Listen: grammatical rules are merely conventions. By generally adhering to them we make sure that most of our writing is comprehensible to typical readers. But it’s up to the writer to decide when to abide by the conventions. If ‘To boldly go…’ sounds better than ‘To go boldly…’, then trust your ear, not some stuffy old book.
If you really want to write well, learn the rules of grammar.
And then break them.
IKEA rant
‘Let’s go to IKEA‘ I said. There were a few things that I wanted, so it seemed a reasonable way to spend a Sunday afternoon, especially as squally, sleety showers were sweeping by.

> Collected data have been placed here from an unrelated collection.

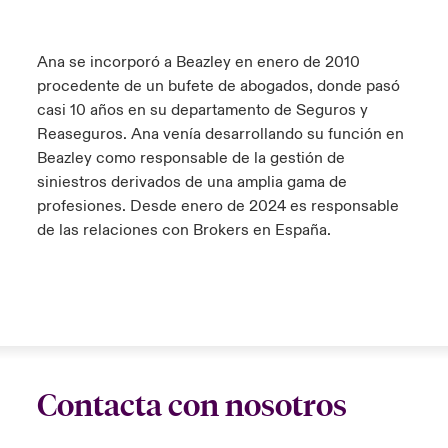
Ana se incorporó a Beazley en enero de 2010
procedente de un bufete de abogados, donde pasó
casi 10 años en su departamento de Seguros y
Reaseguros. Ana venía desarrollando su función en
Beazley como responsable de la gestión de
siniestros derivados de una amplia gama de
profesiones. Desde enero de 2024 es responsable
de las relaciones con Brokers en España.
Contacta con nosotros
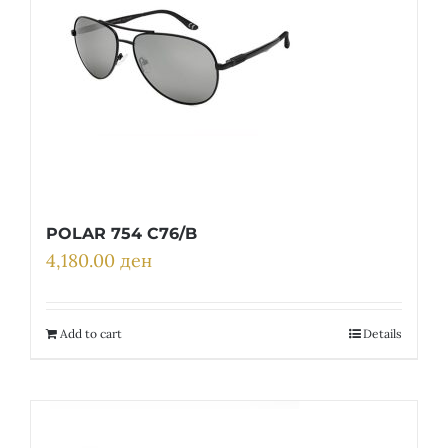
POLAR 754 C76/B
4,180.00
ден
Add to cart
Details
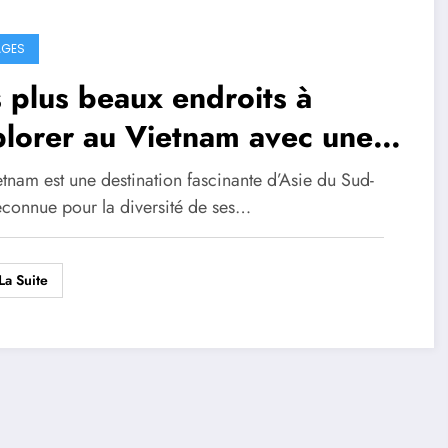
AGES
 plus beaux endroits à
lorer au Vietnam avec une
nce de voyage locale
tnam est une destination fascinante d’Asie du Sud-
reconnue pour la diversité de ses…
La Suite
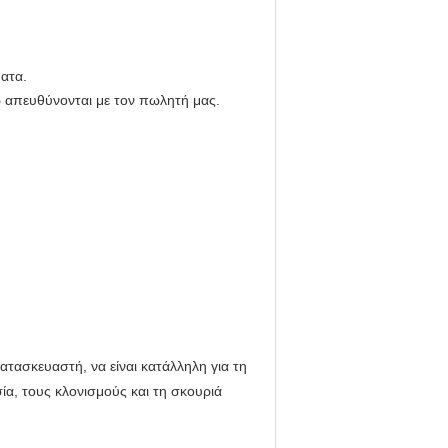
ματα.
 απευθύνονται με τον πωλητή μας.
ασκευαστή, να είναι κατάλληλη για τη
ία, τους κλονισμούς και τη σκουριά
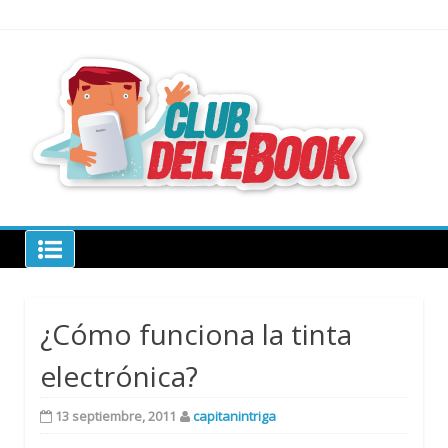
Skip
to
content
todo sobre
libros
electrónico
Club del ebook
¿Cómo funciona la tinta
electrónica?
13 septiembre, 2011
capitanintriga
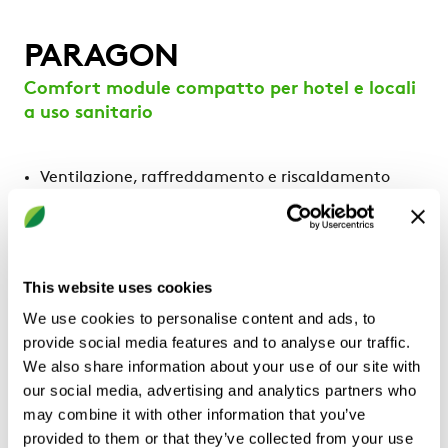
PARAGON
Comfort module compatto per hotel e locali
a uso sanitario
Ventilazione, raffreddamento e riscaldamento
(elettricità e acqua)
Un prodotto a portata costante con manopola per
una regolazione rapida e semplice della portata
d’aria costante dalle aperture delle scanalature
This website uses cookies
Il prodotto può anche essere integrato nel sistema
We use cookies to personalise content and ads, to
WISE come modulo a portata costante con il
provide social media features and to analyse our traffic.
controllo delle valvole dell’acqua
We also share information about your use of our site with
Installazione intuitiva con due lati dei raccordi
our social media, advertising and analytics partners who
dell’acqua opzionali e un raccordo per l’aria
may combine it with other information that you’ve
centrale
provided to them or that they’ve collected from your use
Disponibile anche con dispositivo di controllo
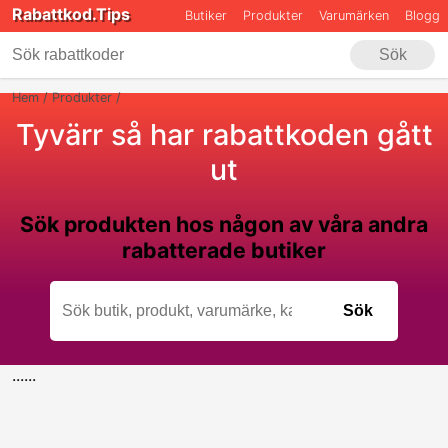
Rabattkod.Tips
Butiker
Produkter
Varumärken
Blogg
Sök
Hem
Produkter
Tyvärr så har rabattkoden gått
ut
Sök produkten hos någon av våra andra
rabatterade butiker
Sök
Skriv minst 4 tecken för att påbörja sökningen
......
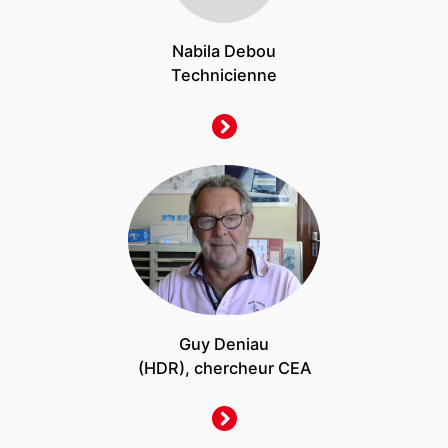
Nabila Debou
Technicienne
Guy Deniau
(HDR), chercheur CEA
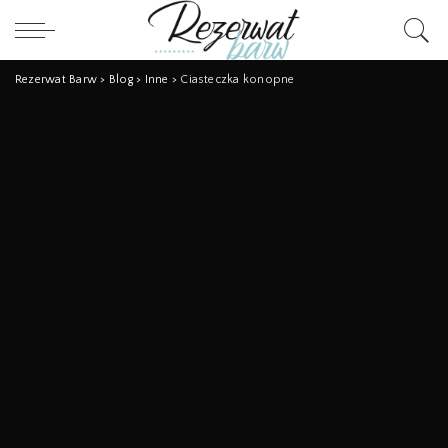
Rezerwat Barw
>
Blog
>
Inne
>
Ciasteczka konopne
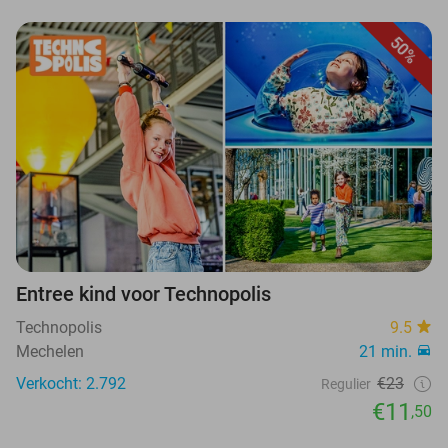
50%
Entree kind voor Technopolis
Technopolis
9.5
Mechelen
21 min.
Verkocht: 2.792
€23
Regulier
€11
,50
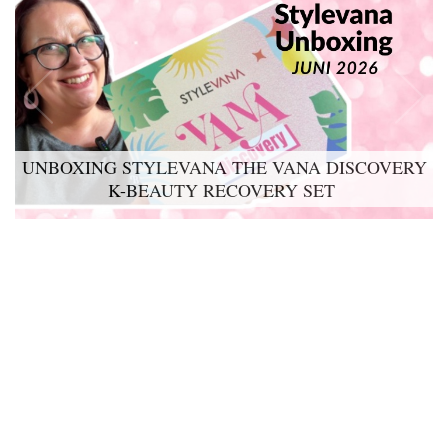
UNBOXING STYLEVANA THE VANA DISCOVERY
K-BEAUTY RECOVERY SET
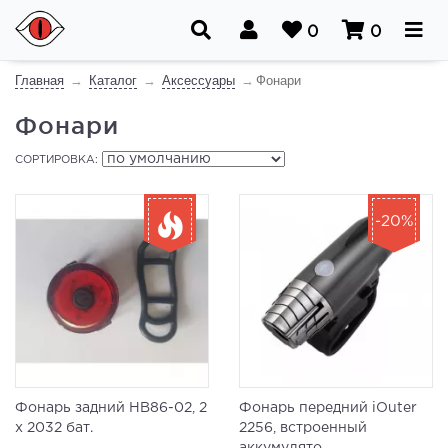
0
0
Главная
Каталог
Аксессуары
Фонари
Фонари
СОРТИРОВКА:
-20%
Фонарь задний HB86-02, 2
Фонарь передний iOuter
x 2032 бат.
2256, встроенный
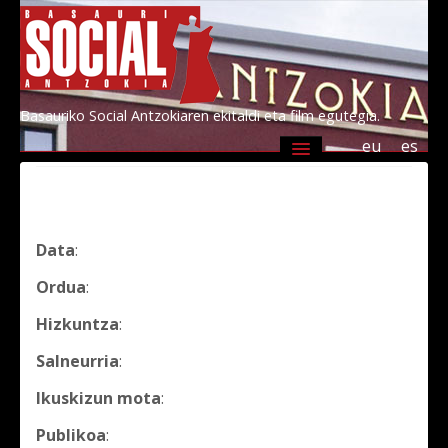
Basauriko Social Antzokiaren ekitaldi eta film egutegia.
eu
es
Agenda
Programazioa
Informazioa
Socialen lagunak 2026
Kultur Basauri
Data
:
Ordua
:
Hizkuntza
:
Salneurria
:
Ikuskizun mota
:
Publikoa
:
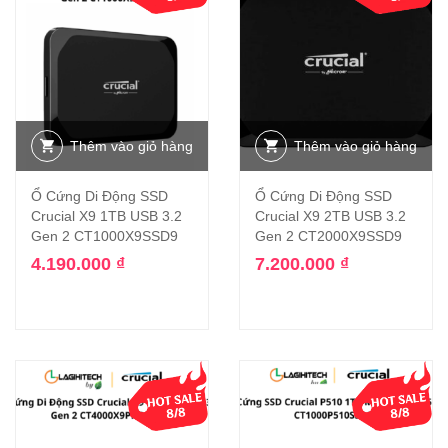
Thêm vào giỏ hàng
Thêm vào giỏ hàng
Ổ Cứng Di Động SSD
Ổ Cứng Di Động SSD
Crucial X9 1TB USB 3.2
Crucial X9 2TB USB 3.2
Gen 2 CT1000X9SSD9
Gen 2 CT2000X9SSD9
4.190.000
₫
7.200.000
₫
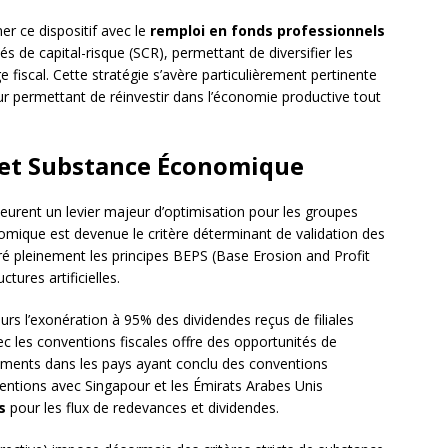
r ce dispositif avec le
remploi en fonds professionnels
s de capital-risque (SCR), permettant de diversifier les
 fiscal. Cette stratégie s’avère particulièrement pertinente
ur permettant de réinvestir dans l’économie productive tout
e et Substance Économique
urent un levier majeur d’optimisation pour les groupes
omique est devenue le critère déterminant de validation des
ré pleinement les principes BEPS (Base Erosion and Profit
tures artificielles.
rs l’exonération à 95% des dividendes reçus de filiales
c les conventions fiscales offre des opportunités de
ements dans les pays ayant conclu des conventions
entions avec Singapour et les Émirats Arabes Unis
s
pour les flux de redevances et dividendes.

We picked up a few things, but one item couldn’t be found, and another was only available by going to a separate part of the store after passing through the checkouts. The lady’s back was starting to play up, so we decided to go home and order what we wanted from the web site. Guess what? Both items could be viewed but not bought online! They weren’t out of stock – just not available for purchase. Closer examination of the site showed that this seemed to be true of the majority of products. IKEA really doesn’t understand the Internet – very, very annoying, and they will suffer.
Lacking Polish
Not too many people speak Polish (outside of Poland, where it’s presumably quite popular), but the Irish police would have found it useful in this story. After fruitlessly searching for serial traffic offender Prawo Jazdy, they eventually twigged that the name that they had dutifully been logging on their computer actually means ‘driving licence’ in Polish.
Garbage in, garbage out.
Trebuchet’s first fling
So – a trebuchet is a device for throwing stuff over castle walls. Or – rather more specifically – a peculiar kind of endgame in chess in which the player to move loses:

The trebuchet endgame: whoever moves loses
In the diagram, White is playing up the board. Neither pawn can move, so whoever has the move has to move the king. Unfortunately, there’s no way for the king to protect the pawn, so the other player will capture the pawn and win by promoting the last pawn to a queen.
This trebuchet is going to throw stuff over the wall to see what effect it has. Not much, probably, but at least I’ll have fun writing it.